3. Stay clear of confrontation
At times, we have allowed the tone of conversation to become heavy – scolding one of the children – and the “meal” takes a backseat to a whole new set of emotions. I think this is a mistake. Allowing shame and control to enter the table has made many-a-meal a battle of the will between parent and child. Protecting peace and harmony at the table allows the family table to be a safe place. Additionally, meal sharing is nearly impossible with someone in the midst of unresolved conflict. The ultimate act of reconciliation is to invite someone to the table. This is clearly illustrated by Christ and the deep symbolism of the Eucharist. The meal is a celebration! Celebration is a vital part of wellness. Therefore, the shared meal is no place for confrontation or discipline in any way.
4. Posture matters
The posture we assume at the table speaks louder than words about our intentions. As I mentioned above, food itself is often why we gather around the table. But food should be the “secondary food” we seek during meal time. When communion with others is our “first food” our posture is very different. We take breaks in between bites to make eye contact. Forks are allowed to rest while we chew and then respond to a question. I think of how we might eat if we were invited to the White House. Should we not eat with that sort of posture every time we eat? I don’t feel the need to explain what it looks like – I think we all have a similar mental image of that posture.
5. Compliment the chef
It is important that we take time to allow the chef to talk about their work.
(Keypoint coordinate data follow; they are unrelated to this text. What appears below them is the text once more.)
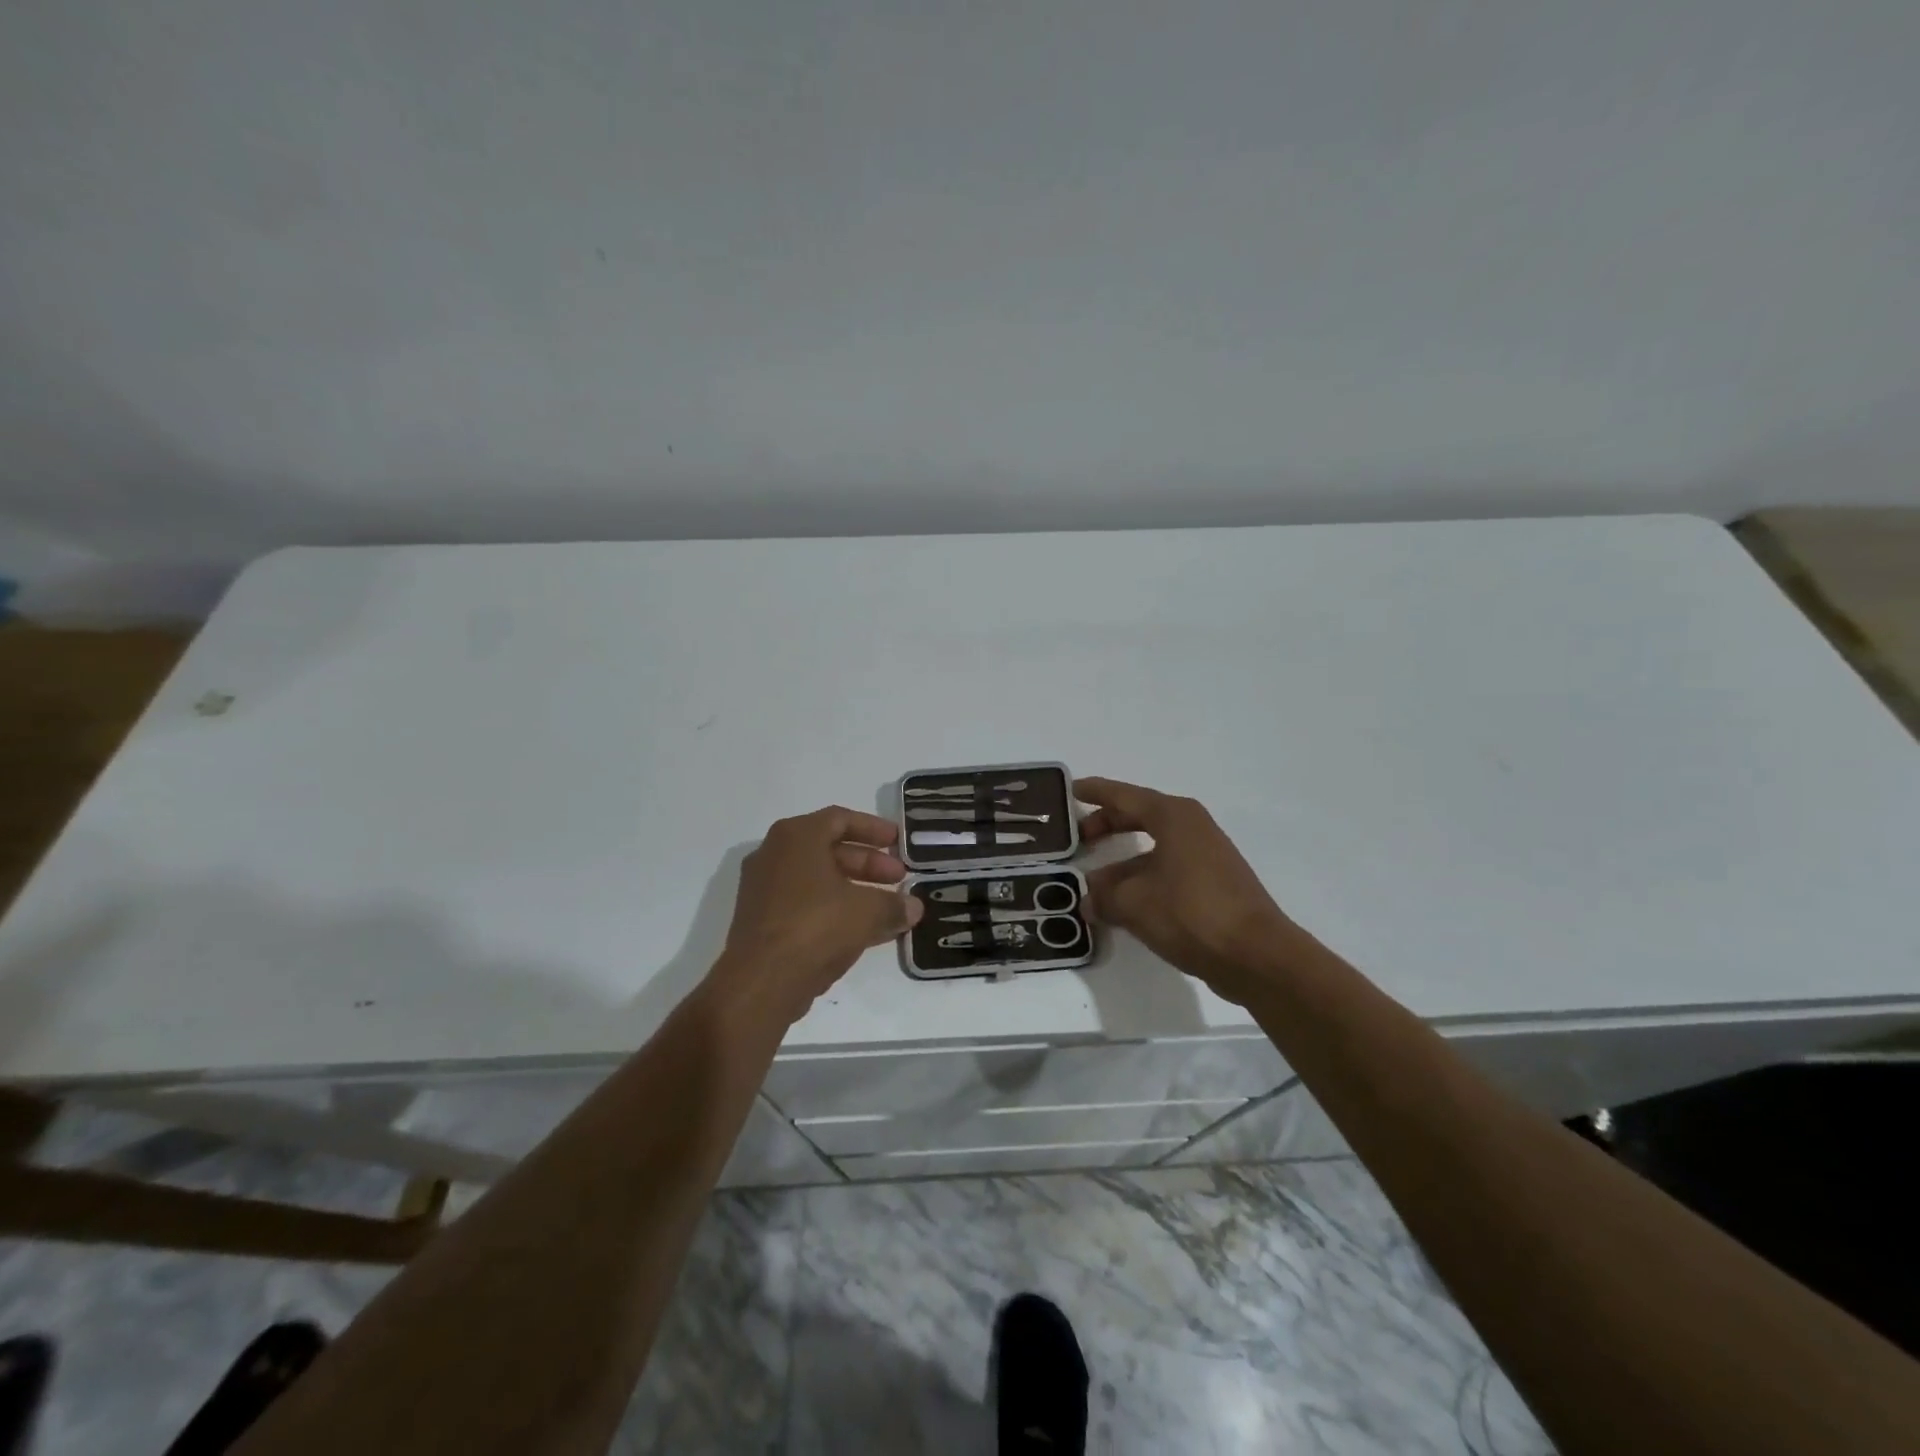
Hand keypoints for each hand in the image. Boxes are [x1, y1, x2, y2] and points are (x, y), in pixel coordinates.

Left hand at [710, 807, 923, 1027]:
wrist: (761, 982)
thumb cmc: (816, 926)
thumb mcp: (867, 912)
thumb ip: (894, 905)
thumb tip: (913, 907)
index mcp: (796, 837)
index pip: (840, 819)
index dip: (873, 828)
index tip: (898, 841)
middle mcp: (774, 855)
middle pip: (829, 849)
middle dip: (868, 863)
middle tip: (899, 879)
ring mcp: (764, 889)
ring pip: (818, 880)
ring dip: (855, 889)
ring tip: (888, 907)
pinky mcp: (762, 921)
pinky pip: (806, 904)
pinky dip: (835, 909)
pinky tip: (865, 930)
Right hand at [1077, 777, 1302, 1004]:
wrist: (1256, 955)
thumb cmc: (1191, 913)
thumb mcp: (1134, 904)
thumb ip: (1104, 897)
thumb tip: (1088, 900)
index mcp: (1173, 817)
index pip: (1124, 796)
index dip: (1095, 792)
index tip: (1071, 789)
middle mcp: (1192, 827)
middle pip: (1140, 816)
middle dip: (1107, 824)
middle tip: (1078, 837)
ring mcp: (1206, 855)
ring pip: (1154, 847)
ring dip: (1123, 861)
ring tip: (1093, 883)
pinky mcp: (1214, 883)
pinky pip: (1168, 869)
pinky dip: (1143, 878)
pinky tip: (1123, 904)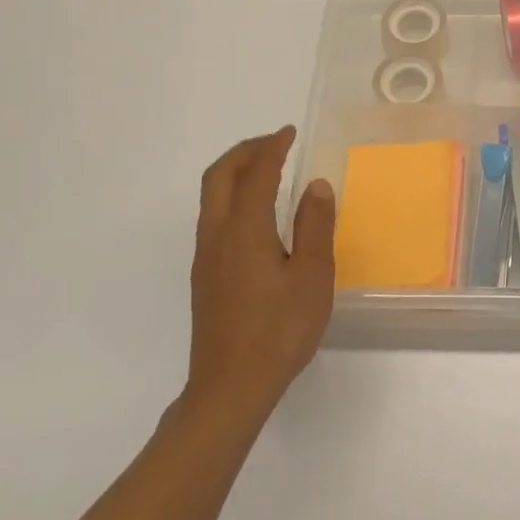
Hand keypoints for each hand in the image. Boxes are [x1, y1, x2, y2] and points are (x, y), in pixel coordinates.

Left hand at [185, 127, 335, 415]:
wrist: (229, 387)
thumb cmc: (279, 330)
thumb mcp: (312, 277)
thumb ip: (314, 226)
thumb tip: (315, 185)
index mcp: (245, 231)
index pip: (256, 173)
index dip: (272, 147)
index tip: (290, 132)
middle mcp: (217, 236)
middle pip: (219, 176)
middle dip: (244, 151)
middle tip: (274, 143)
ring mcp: (206, 257)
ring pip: (212, 197)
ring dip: (235, 173)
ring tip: (267, 170)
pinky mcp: (204, 276)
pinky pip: (214, 217)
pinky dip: (233, 196)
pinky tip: (257, 214)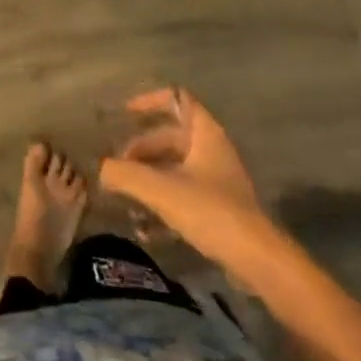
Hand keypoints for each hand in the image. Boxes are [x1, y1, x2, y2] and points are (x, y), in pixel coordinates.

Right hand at [100, 88, 261, 259]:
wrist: (258, 261)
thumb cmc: (210, 211)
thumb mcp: (161, 189)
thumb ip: (125, 175)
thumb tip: (101, 170)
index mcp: (205, 134)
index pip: (177, 99)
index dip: (150, 101)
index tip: (126, 113)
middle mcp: (214, 151)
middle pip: (171, 137)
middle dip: (142, 148)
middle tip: (119, 166)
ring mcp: (219, 181)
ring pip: (176, 167)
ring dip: (150, 177)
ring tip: (125, 194)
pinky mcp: (221, 209)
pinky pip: (185, 195)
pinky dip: (163, 202)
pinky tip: (144, 228)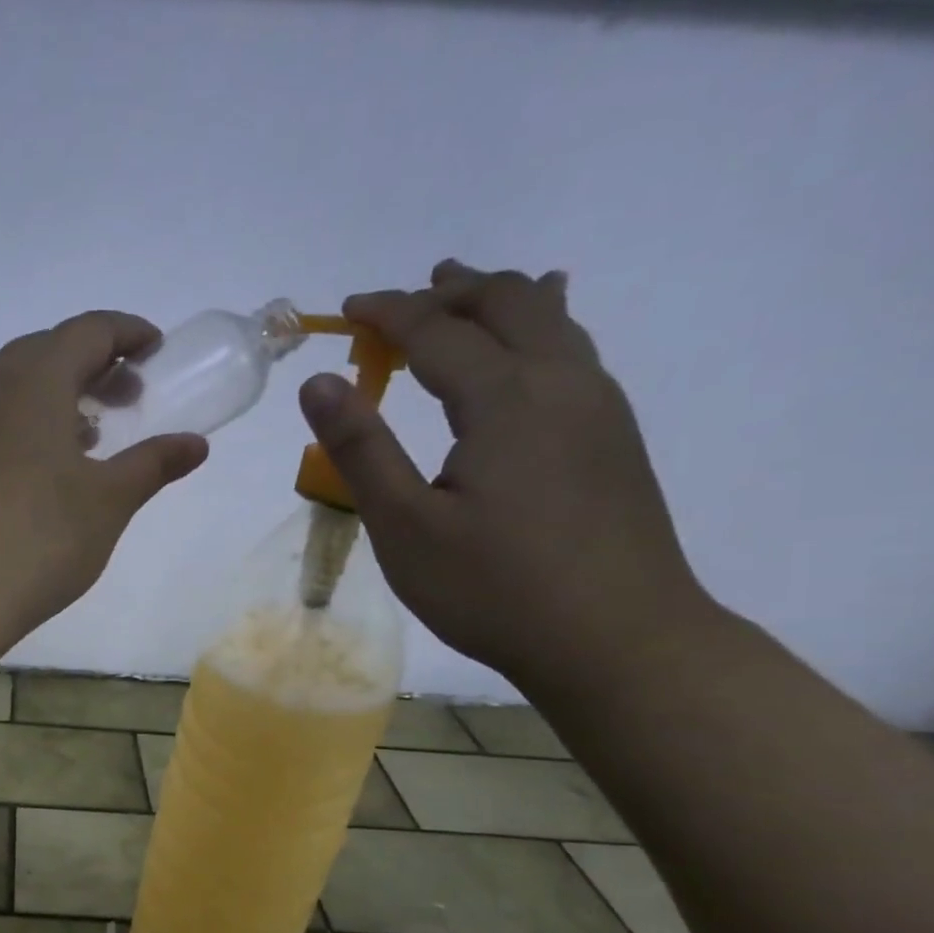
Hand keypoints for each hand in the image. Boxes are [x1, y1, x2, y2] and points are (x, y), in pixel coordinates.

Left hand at [0, 311, 208, 645]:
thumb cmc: (38, 541)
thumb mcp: (108, 502)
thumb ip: (153, 464)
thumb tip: (194, 445)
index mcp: (34, 381)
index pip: (87, 331)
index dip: (128, 333)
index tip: (157, 352)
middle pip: (47, 350)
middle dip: (93, 364)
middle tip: (127, 398)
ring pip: (14, 384)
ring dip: (57, 394)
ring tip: (90, 437)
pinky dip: (26, 421)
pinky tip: (43, 468)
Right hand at [299, 261, 711, 687]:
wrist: (616, 640)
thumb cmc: (494, 588)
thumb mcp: (405, 525)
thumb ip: (361, 448)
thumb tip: (317, 383)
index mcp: (505, 399)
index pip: (438, 330)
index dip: (388, 313)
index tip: (346, 310)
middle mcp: (561, 383)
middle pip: (507, 303)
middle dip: (448, 292)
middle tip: (399, 302)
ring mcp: (598, 407)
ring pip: (552, 320)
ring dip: (499, 301)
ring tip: (462, 296)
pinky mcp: (613, 437)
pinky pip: (573, 351)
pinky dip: (537, 328)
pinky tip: (530, 346)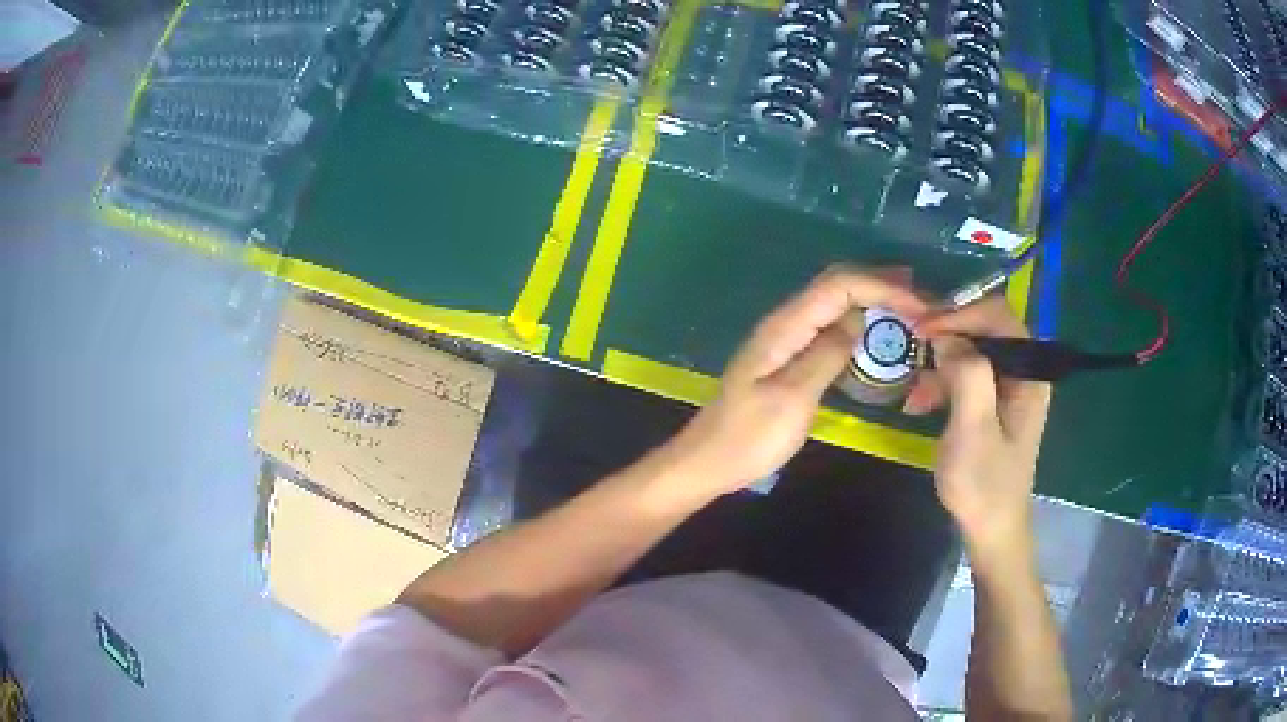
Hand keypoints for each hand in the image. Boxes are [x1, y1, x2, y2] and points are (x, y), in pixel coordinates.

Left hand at [665, 266, 927, 495]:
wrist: (707, 461)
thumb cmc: (749, 438)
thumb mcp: (793, 399)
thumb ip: (826, 354)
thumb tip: (860, 321)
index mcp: (785, 326)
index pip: (839, 285)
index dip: (881, 286)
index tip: (919, 306)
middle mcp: (785, 322)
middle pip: (836, 285)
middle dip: (880, 284)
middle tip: (922, 298)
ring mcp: (785, 339)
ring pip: (833, 303)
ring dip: (871, 299)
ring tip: (909, 308)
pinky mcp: (787, 358)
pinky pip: (828, 326)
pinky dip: (857, 322)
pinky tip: (875, 334)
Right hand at [910, 298, 1050, 556]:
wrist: (991, 531)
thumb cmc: (984, 484)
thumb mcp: (973, 429)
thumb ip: (967, 374)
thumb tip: (947, 336)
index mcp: (1029, 374)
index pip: (998, 316)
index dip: (960, 314)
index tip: (922, 329)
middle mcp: (1023, 373)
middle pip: (985, 329)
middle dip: (947, 337)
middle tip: (913, 348)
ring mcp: (1009, 389)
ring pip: (973, 352)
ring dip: (940, 365)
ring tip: (913, 393)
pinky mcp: (994, 405)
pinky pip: (967, 376)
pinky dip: (943, 384)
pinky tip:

Complimenting them in someway invites this discourse. This is time to talk about what went into the meal. Is something from last years harvest? Is anything local? What went wrong? How was it “rescued?” Our kids think their mom is a hero for what she accomplishes in preparation for our meals together.
6. Asked to be excused
This is something we are just now giving emphasis, but I am starting to see why Grandma and Grandpa insisted on it. Staying the full course of the meal brings an “end” or benediction to the family meal. We might even try to introduce a final reading or thought. Some Ideas of what to read: The Mennonite Central Committee Cookbook series have some great stories about cultural food traditions and family food ways. The Bible has story after story about agriculture and shared meals. What about picking a fruit or vegetable from the meal and read about it in our Rodale Encyclopedia of Organic Gardening.
These are not the only rules we try to keep at mealtime. By no means do we keep them at every meal – but they are six easy things to commit to as a family.